The detectives had gone to the funeral for two reasons. To begin with, they knew that killers sometimes attended the funeral services of their victims, and they wanted to make certain there were no dark-haired, blue-eyed strangers in the crowd. Second, they wanted to show the suspect knife to Patricia Lowery and ask her to identify it as the murder weapon. They had not had a chance to talk to her at the cemetery, so Carella asked Mrs. Lowery if they might speak to Patricia now. Mrs. Lowery left the kitchen to get her. Sitting at the kitchen table, Carella and Kling could hear voices whispering in the other room. They felt curiously removed from the tragedy that had shaken this house, and yet intimately involved in it.
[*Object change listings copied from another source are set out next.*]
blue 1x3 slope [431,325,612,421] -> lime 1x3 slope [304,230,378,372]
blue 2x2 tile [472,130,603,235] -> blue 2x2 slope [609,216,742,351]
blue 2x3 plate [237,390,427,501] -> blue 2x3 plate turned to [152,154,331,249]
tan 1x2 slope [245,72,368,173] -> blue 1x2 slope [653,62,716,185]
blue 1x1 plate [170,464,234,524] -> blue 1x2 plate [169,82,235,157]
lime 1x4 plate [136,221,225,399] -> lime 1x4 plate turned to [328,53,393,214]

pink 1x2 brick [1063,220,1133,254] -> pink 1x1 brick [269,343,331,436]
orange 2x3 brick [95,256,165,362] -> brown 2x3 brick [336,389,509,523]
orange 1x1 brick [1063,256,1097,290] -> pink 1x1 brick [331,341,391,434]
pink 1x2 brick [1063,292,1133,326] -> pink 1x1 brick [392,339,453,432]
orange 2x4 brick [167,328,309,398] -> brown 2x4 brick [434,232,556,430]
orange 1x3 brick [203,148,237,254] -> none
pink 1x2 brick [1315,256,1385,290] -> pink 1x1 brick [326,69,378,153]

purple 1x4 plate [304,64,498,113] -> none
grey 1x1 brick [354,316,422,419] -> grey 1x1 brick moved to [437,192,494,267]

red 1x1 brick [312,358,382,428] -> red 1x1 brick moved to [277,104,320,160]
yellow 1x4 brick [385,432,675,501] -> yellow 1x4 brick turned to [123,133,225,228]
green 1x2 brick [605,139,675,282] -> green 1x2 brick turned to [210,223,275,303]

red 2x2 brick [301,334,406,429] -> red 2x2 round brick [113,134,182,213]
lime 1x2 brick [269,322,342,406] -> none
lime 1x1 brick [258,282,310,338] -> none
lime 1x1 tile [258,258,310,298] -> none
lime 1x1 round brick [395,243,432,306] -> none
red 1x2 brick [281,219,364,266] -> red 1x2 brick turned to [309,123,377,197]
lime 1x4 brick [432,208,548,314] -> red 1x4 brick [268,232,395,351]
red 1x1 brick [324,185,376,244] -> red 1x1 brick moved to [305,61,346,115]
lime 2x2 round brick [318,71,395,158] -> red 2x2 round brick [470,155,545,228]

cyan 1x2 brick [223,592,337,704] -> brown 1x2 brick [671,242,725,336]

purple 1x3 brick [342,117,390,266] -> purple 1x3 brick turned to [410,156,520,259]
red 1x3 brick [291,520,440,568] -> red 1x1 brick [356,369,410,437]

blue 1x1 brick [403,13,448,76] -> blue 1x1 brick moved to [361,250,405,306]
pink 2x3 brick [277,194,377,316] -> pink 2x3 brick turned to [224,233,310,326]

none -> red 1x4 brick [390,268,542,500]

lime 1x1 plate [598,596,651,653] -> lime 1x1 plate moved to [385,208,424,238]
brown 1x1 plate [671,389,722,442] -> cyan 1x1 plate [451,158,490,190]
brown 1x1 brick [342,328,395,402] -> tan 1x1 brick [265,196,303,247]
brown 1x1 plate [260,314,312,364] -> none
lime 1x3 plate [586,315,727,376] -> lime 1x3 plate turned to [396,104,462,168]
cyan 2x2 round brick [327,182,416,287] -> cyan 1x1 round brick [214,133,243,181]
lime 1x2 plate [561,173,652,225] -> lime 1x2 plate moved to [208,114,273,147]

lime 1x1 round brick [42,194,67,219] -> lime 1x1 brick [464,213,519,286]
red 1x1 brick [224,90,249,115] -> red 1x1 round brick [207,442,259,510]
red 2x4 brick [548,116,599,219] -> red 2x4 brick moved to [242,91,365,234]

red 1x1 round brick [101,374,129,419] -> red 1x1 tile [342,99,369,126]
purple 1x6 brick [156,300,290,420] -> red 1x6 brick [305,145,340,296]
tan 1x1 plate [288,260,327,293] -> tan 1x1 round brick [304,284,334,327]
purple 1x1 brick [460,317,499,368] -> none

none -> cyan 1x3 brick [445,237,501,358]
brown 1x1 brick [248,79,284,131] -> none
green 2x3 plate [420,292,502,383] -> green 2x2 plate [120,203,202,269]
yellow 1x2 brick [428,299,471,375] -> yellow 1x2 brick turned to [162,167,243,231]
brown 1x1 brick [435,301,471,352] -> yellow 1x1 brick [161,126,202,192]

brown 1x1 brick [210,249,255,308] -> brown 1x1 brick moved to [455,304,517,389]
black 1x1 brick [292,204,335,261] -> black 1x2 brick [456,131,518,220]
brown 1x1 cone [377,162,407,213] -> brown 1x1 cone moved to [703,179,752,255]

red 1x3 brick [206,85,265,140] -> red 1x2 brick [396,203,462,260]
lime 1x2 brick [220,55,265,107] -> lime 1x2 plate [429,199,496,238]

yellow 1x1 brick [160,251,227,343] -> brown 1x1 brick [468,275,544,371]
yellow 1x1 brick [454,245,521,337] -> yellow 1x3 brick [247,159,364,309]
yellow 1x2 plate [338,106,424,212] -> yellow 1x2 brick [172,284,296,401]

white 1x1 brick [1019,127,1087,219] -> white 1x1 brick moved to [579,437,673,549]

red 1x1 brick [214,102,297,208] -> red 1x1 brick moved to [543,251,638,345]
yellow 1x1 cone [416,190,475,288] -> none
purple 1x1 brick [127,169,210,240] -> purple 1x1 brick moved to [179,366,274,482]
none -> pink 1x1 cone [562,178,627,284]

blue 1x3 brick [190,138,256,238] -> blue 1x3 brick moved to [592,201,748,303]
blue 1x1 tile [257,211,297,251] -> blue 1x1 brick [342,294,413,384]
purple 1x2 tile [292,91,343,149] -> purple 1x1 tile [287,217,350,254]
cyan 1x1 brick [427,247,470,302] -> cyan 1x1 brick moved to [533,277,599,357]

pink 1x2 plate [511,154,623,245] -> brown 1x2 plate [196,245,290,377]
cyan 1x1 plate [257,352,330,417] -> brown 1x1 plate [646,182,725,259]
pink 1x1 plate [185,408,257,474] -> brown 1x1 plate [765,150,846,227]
They sat listening.

When Patricia came into the room, her face was tear-streaked. They expressed their sympathies to her, as they had to her mother, and then Carella put a manila envelope on the kitchen table and unwound the string from the cardboard button on the tie flap. He pulled the knife out by the tag attached to its handle and placed it on the kitchen table in front of Patricia.

“Have you ever seen this before?” he asked her.

“Yes,” she said.

“Where?”

“It’s the knife that killed Muriel,” Patricia said. “It’s the knife the murderer used.”

They went to see Paul Gaddis because there were some things they wanted to know about his party guests. They did not expect to learn what they learned there, and they probably wouldn’t have learned it if Gaddis hadn’t suddenly become hungry. Gaddis was a good-looking young man who’d obviously begun lifting weights at an early age, and who’d just as obviously quit before he’d turned into a muscle-bound clod. He was sinewy and lean, with a firm, almost overpowering handshake, and an eager, helpful expression on his face. He led the detectives into the living room, and they sat there talking in the golden afternoon light. On Carella’s lap was the manila envelope with the tagged murder weapon inside it.

“We want to know who was here at the party,” Carella said.

“Not all the guests,” Kling said.

“Just the ones who were strangers to Patricia.”

“Guys she didn’t know, you mean?” Gaddis asked.

“Yes,” Carella said.

They were, in all honesty, clutching at straws. Muriel Stark had been murdered on Saturday night, and the case was now almost four days old. A homicide case usually begins to cool after the first twenty-four hours. If you haven’t got a lead by then, chances are the case won’t be solved except by accident. (Pick up a guy accused of rape sometime next Christmas, and during the course of the questioning he’d tell you that back in September he knocked off a little girl in an abandoned tenement on Harding.) This particular homicide looked more difficult than most because it was the result of random violence. Two girls trying to make their way home through the rain. They stop for shelter in an abandoned tenement, and are suddenly facing a man with a knife. Pure chance. So how do you solve a chance homicide except by getting a few lucky breaks of your own? Thus far, their breaks had been limited to the accidental finding of the murder weapon, but the knife told them nothing they hadn’t already known. They were here now to explore a possibility that would eliminate chance and give them at least some hope of pursuing the case along lines of logical deduction.